GIVEN RECORDS Block Start
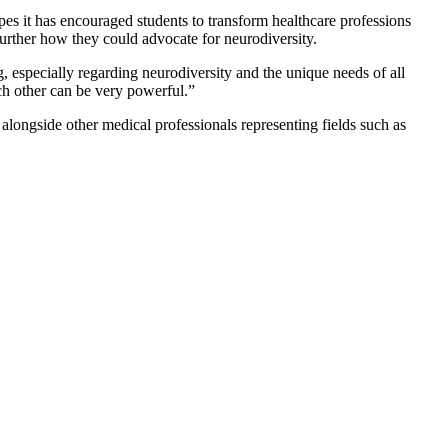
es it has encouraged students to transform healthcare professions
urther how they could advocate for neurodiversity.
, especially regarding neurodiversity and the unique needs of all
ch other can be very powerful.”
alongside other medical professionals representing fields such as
GIVEN RECORDS Block End
### WRITTEN TASK
Copy out each record shown above without alteration, skipping any picture.

### COMPLETED TASK
es it has encouraged students to transform healthcare professions
urther how they could advocate for neurodiversity.
, especially regarding neurodiversity and the unique needs of all
ch other can be very powerful.”
alongside other medical professionals representing fields such as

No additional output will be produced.